# Instructions for the task
Start at the top of the records and, please, print each line exactly through the line that contains "Document page, 1241x1754 pixels.", leaving out all pictures.

# Exercise input

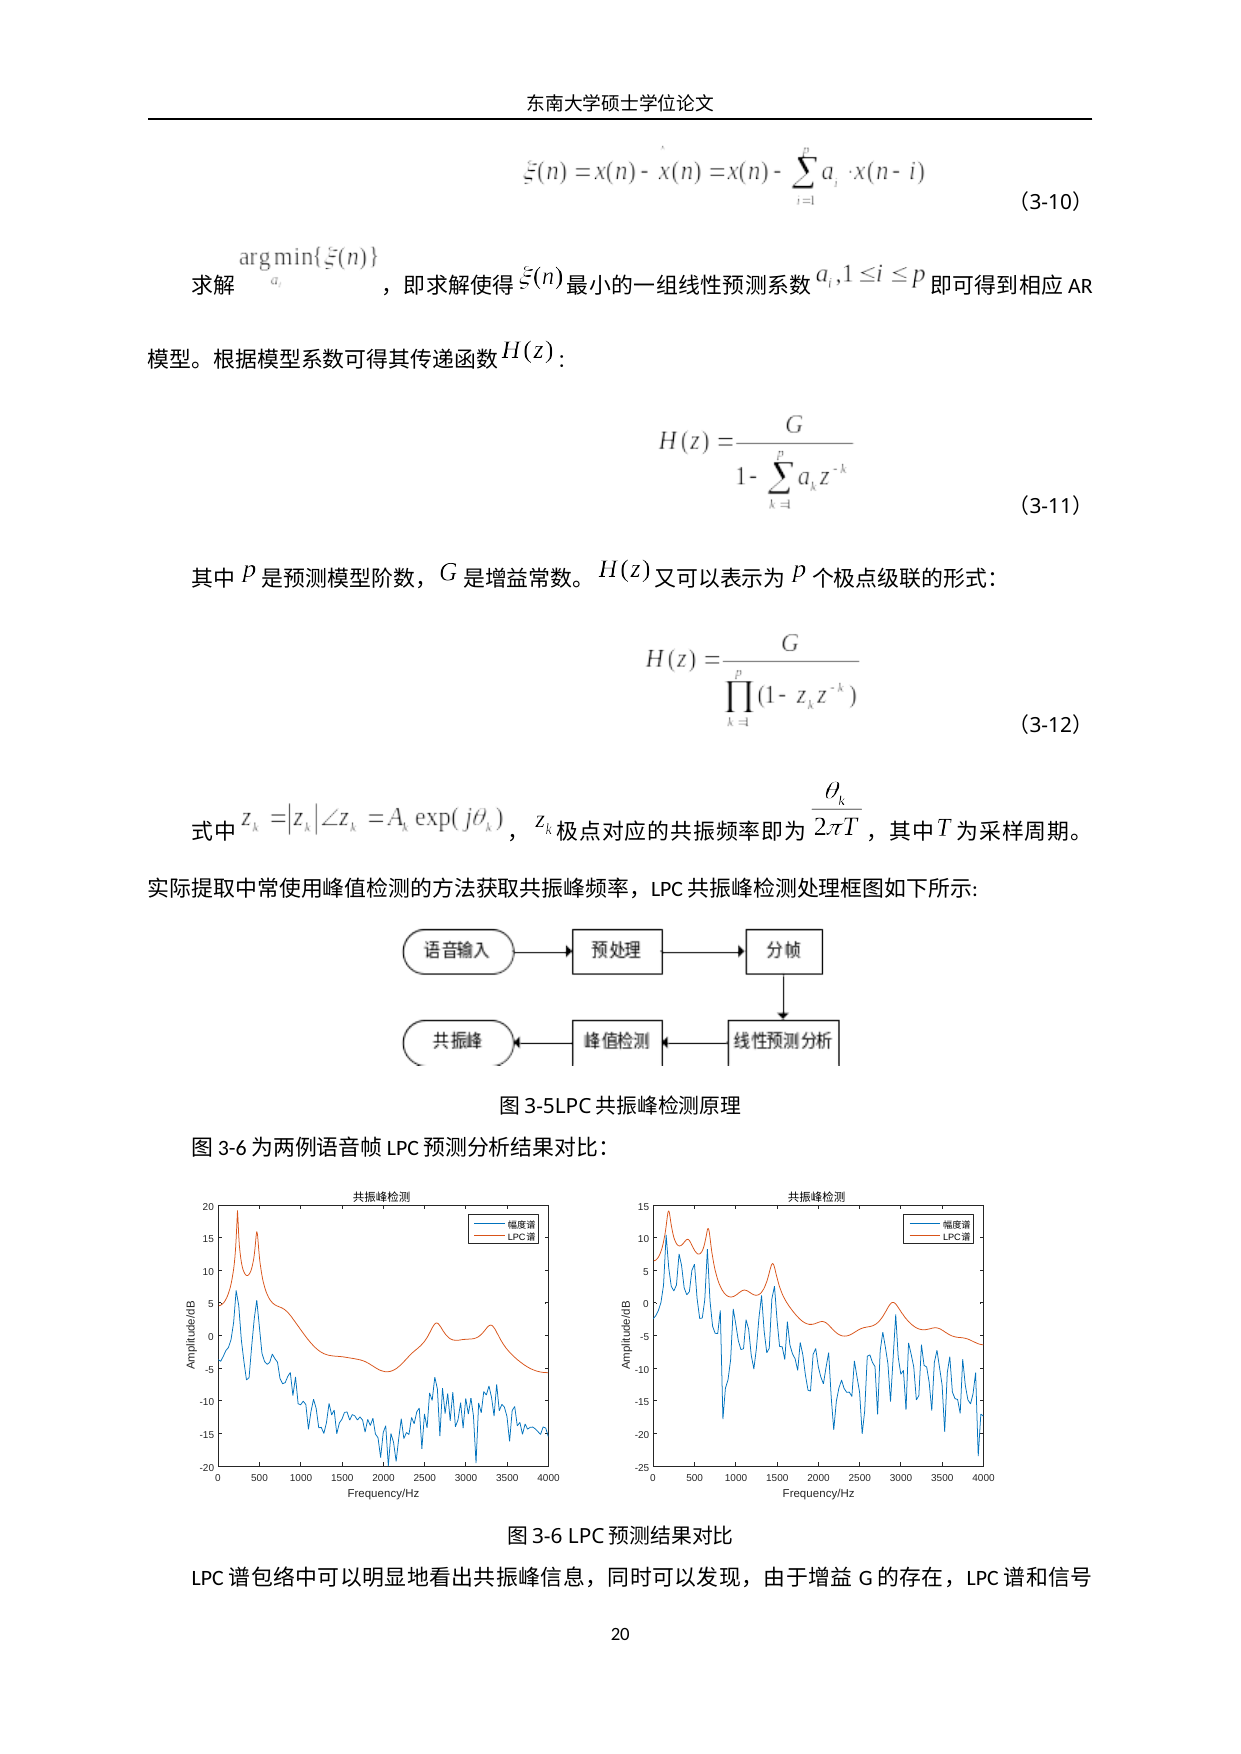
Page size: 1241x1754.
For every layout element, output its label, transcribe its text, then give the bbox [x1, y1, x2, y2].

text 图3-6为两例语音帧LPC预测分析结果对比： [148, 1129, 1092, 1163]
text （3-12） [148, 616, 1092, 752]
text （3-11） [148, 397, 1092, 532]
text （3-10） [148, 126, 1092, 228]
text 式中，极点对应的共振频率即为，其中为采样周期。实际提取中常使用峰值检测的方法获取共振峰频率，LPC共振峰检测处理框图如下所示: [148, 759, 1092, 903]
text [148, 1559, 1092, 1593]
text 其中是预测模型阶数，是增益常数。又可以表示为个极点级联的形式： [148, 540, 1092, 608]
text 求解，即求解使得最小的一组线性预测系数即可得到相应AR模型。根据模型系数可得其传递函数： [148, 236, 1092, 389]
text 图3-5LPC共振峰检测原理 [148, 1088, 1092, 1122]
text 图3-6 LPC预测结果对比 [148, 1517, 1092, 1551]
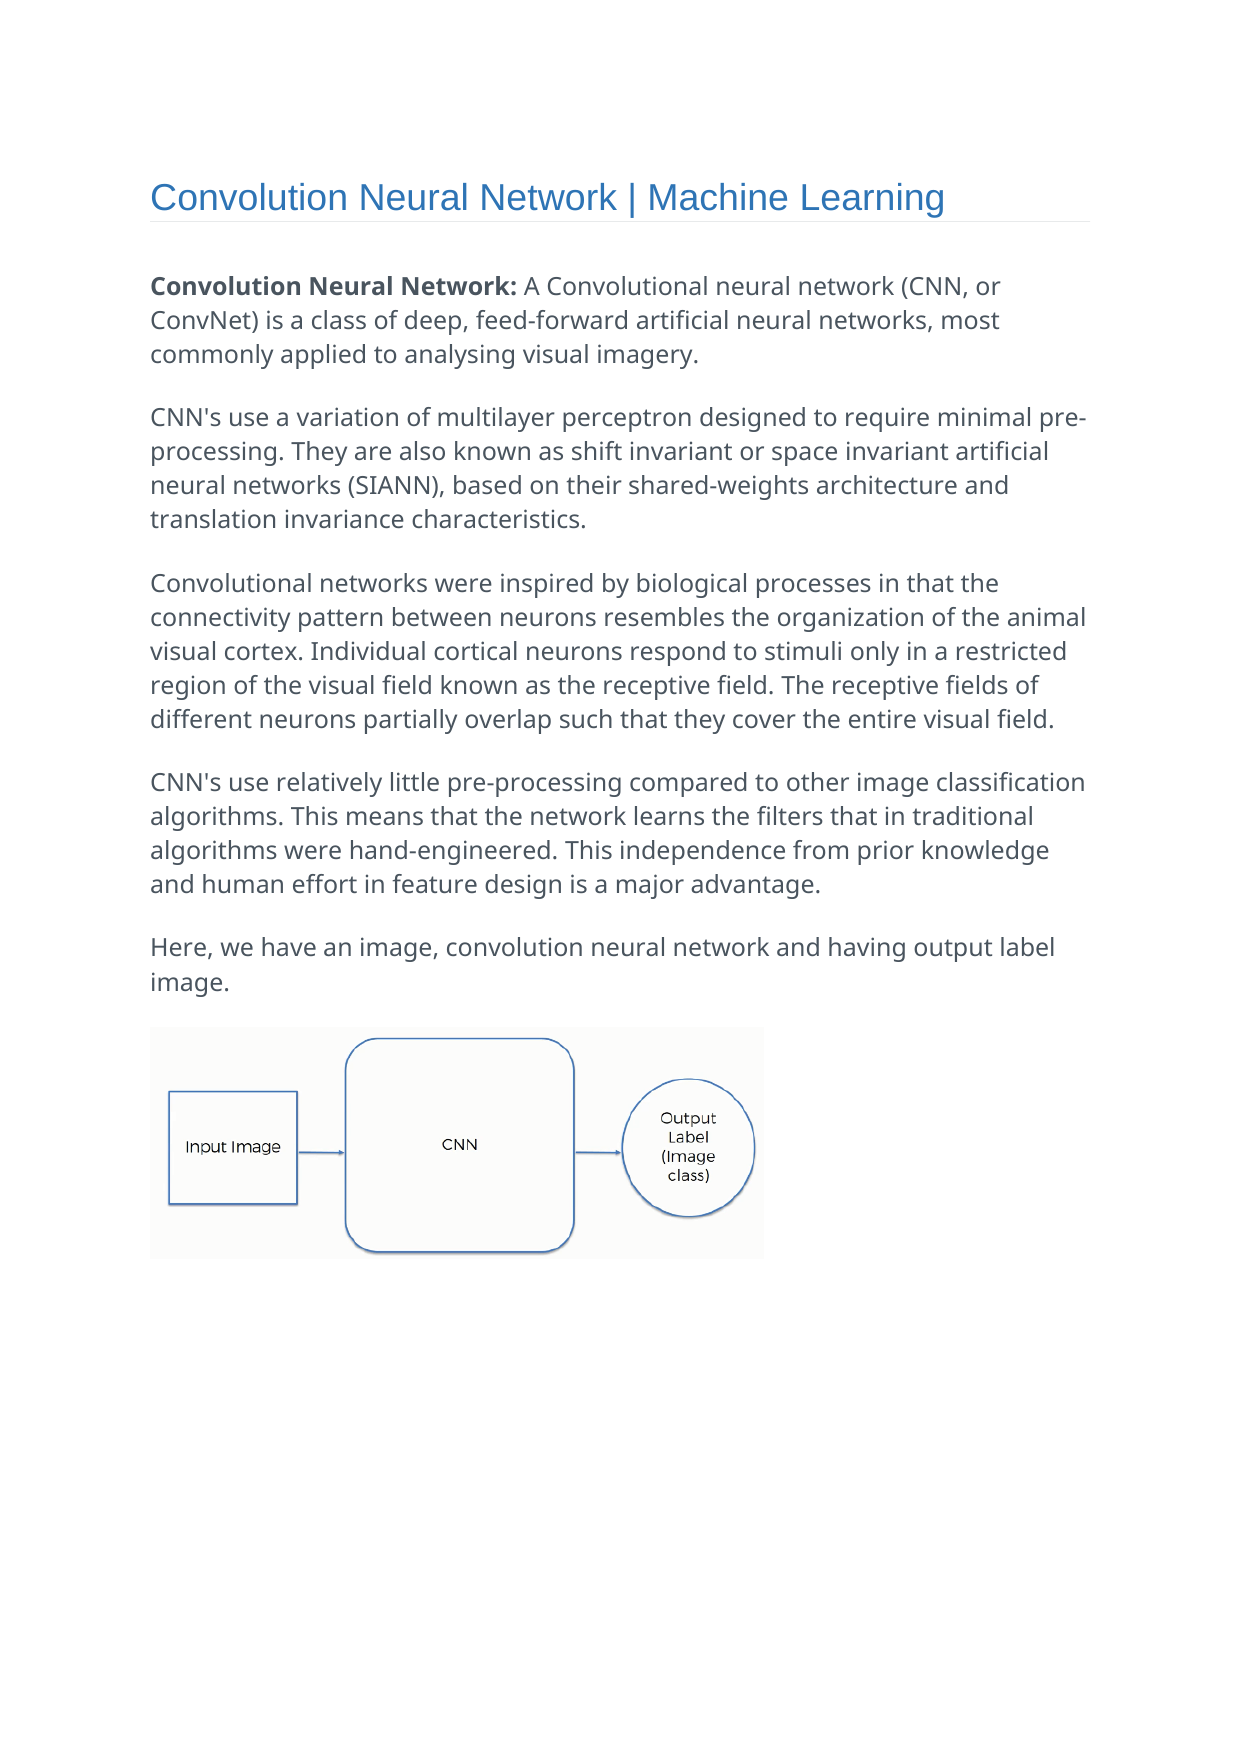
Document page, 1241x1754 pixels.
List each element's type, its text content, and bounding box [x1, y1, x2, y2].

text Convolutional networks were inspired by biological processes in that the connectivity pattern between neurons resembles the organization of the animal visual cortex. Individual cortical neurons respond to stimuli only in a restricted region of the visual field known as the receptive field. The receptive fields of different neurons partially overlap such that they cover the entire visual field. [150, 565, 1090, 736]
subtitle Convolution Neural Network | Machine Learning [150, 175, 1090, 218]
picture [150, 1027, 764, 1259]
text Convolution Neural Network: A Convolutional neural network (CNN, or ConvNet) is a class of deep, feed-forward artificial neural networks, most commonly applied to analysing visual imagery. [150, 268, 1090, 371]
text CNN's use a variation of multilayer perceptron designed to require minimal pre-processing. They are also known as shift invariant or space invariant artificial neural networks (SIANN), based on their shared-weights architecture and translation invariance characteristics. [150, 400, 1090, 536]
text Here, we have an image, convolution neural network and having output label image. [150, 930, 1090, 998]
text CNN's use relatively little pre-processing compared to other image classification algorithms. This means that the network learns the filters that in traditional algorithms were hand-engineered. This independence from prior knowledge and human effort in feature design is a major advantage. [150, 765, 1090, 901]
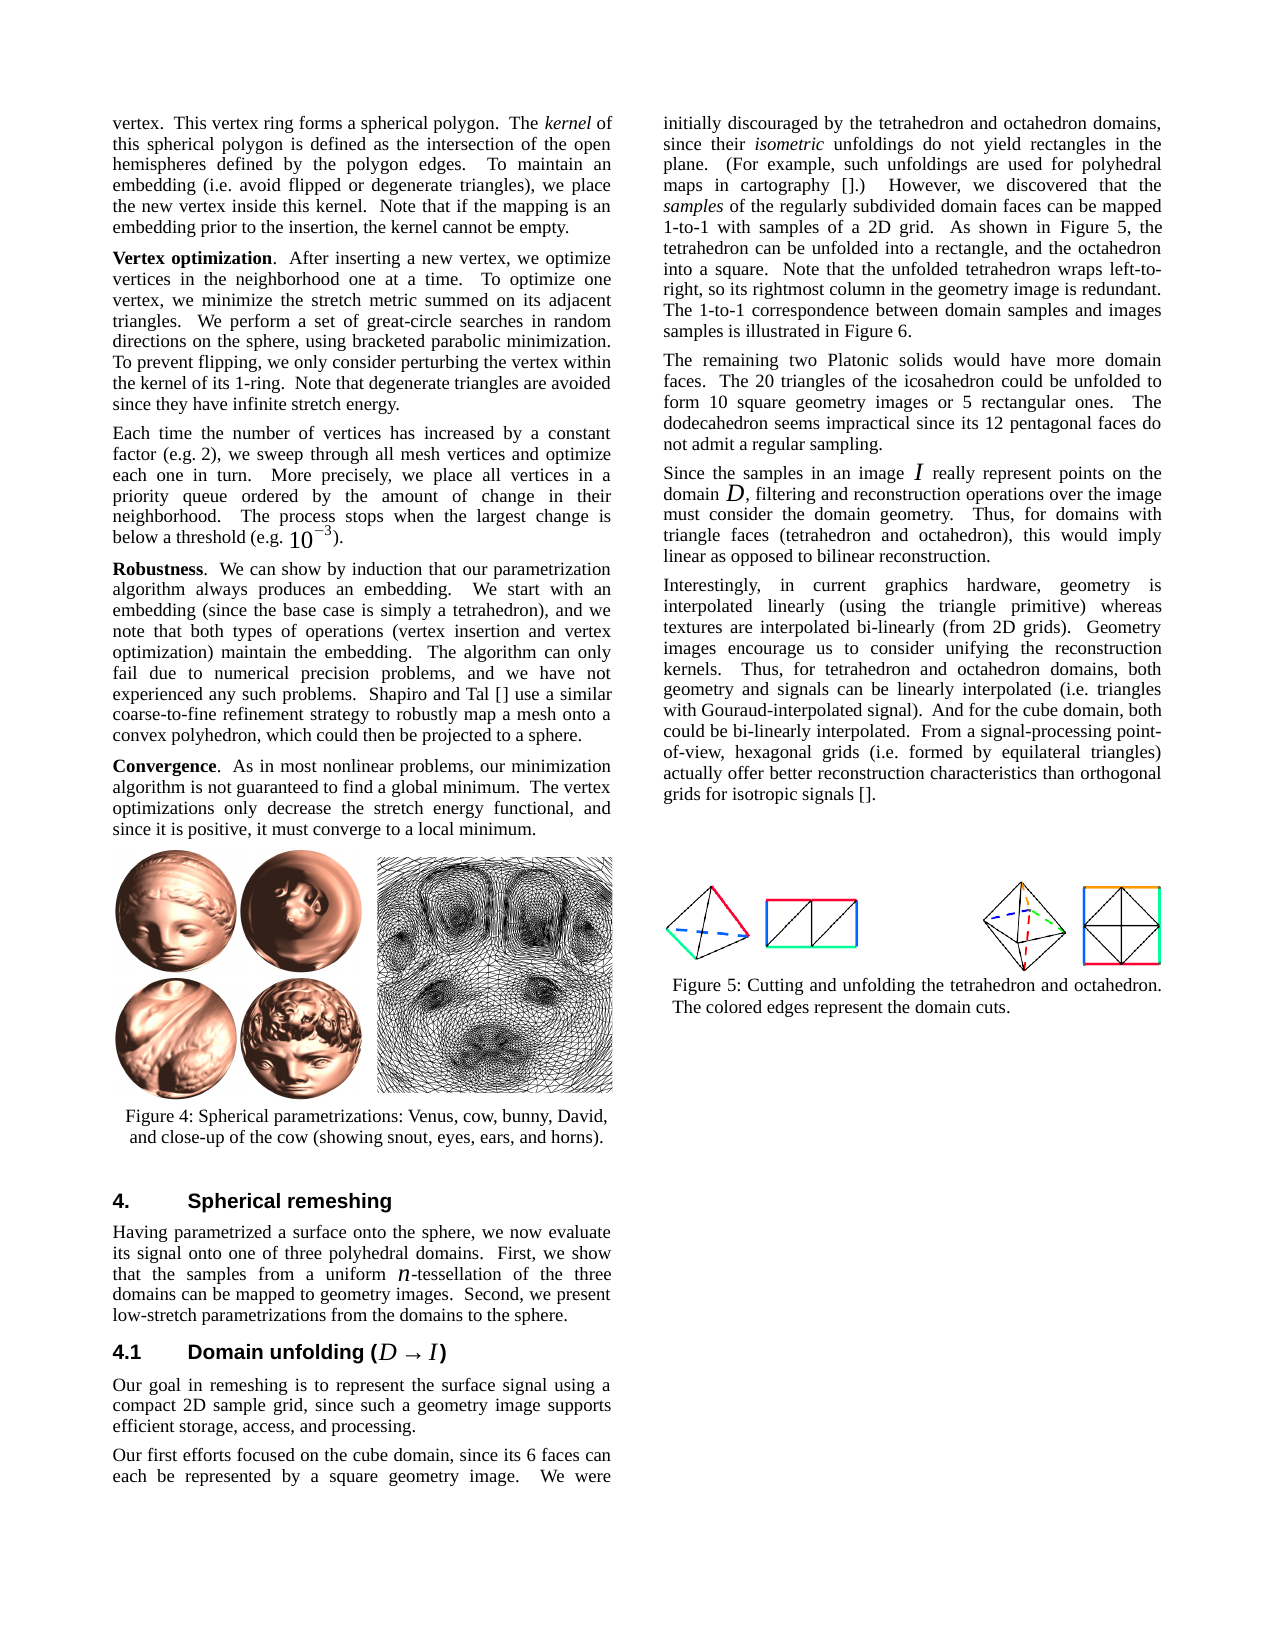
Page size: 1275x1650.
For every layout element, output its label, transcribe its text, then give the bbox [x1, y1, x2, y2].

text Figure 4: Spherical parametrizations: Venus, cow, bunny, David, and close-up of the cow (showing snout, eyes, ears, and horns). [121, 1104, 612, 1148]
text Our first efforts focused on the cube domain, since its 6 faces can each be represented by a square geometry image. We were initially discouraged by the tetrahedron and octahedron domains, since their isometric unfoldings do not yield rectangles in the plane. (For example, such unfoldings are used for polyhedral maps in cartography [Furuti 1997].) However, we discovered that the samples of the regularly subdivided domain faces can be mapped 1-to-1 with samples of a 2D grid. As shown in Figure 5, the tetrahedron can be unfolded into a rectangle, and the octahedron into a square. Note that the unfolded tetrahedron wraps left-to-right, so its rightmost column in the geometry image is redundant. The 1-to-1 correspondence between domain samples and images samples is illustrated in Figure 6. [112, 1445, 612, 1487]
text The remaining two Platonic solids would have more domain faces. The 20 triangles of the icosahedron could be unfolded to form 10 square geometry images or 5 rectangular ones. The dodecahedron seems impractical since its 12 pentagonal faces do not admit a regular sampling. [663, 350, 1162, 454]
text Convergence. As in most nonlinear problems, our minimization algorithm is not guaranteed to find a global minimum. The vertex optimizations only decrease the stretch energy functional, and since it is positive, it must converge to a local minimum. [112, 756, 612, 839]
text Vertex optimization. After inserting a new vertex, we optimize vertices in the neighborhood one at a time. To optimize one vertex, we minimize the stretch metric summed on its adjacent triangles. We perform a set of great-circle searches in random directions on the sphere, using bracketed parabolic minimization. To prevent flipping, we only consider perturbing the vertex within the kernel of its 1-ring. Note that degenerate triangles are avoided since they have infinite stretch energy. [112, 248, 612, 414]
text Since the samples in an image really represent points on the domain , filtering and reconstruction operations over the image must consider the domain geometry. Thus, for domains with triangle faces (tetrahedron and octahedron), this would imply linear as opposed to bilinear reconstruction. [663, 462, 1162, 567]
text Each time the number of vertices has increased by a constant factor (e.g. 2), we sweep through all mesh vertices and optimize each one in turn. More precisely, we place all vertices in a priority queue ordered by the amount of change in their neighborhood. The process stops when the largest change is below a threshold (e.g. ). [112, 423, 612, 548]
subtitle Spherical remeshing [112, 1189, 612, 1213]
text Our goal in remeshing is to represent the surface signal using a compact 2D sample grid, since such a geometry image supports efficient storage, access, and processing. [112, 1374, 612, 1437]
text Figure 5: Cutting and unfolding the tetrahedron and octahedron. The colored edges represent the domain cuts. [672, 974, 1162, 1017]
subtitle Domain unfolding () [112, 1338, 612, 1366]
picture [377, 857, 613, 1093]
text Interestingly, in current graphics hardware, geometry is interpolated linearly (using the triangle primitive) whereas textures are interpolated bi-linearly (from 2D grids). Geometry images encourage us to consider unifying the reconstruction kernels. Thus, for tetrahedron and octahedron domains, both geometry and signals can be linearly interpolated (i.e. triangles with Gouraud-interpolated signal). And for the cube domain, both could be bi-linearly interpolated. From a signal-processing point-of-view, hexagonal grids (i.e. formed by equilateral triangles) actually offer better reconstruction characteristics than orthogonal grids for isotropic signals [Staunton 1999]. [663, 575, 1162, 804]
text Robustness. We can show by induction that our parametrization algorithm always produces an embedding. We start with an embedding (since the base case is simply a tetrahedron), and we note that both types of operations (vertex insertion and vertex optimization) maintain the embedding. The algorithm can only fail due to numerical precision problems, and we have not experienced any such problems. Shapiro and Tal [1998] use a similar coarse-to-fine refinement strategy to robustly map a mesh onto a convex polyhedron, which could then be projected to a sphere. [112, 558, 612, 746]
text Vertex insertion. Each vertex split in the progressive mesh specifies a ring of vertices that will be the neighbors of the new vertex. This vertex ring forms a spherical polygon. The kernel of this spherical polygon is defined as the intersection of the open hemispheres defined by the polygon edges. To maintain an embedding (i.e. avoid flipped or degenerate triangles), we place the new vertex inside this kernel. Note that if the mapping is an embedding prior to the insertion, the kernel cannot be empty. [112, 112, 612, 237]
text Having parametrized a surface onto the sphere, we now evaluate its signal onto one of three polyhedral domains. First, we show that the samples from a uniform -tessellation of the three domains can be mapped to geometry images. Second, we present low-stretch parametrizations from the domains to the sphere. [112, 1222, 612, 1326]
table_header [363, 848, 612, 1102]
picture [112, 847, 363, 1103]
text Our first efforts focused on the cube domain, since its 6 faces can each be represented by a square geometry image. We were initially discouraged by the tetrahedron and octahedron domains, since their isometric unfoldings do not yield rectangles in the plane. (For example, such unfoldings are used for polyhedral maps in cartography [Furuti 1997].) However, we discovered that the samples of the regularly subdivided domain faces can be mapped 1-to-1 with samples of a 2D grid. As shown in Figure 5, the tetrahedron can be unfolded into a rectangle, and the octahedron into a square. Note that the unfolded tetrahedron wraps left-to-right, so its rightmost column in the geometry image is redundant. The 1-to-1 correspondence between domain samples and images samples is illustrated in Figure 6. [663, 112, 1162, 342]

# Result
Page size: 1241x1754.
For every layout element, output its label, transcribe its text, then give the bbox [x1, y1, x2, y2].

text 图3-6为两例语音帧LPC预测分析结果对比： [148, 1129, 1092, 1163]
text （3-12） [148, 616, 1092, 752]
text （3-11） [148, 397, 1092, 532]
text （3-10） [148, 126, 1092, 228]
text 式中，极点对应的共振频率即为，其中为采样周期。实际提取中常使用峰值检测的方法获取共振峰频率，LPC共振峰检测处理框图如下所示: [148, 759, 1092, 903]
text [148, 1559, 1092, 1593]
text 其中是预测模型阶数，是增益常数。又可以表示为个极点级联的形式： [148, 540, 1092, 608]
text 求解，即求解使得最小的一组线性预测系数即可得到相应AR模型。根据模型系数可得其传递函数： [148, 236, 1092, 389]
text 图3-5LPC共振峰检测原理 [148, 1088, 1092, 1122]
text 图3-6 LPC预测结果对比 [148, 1517, 1092, 1551]
Document page, 1241x1754 pixels.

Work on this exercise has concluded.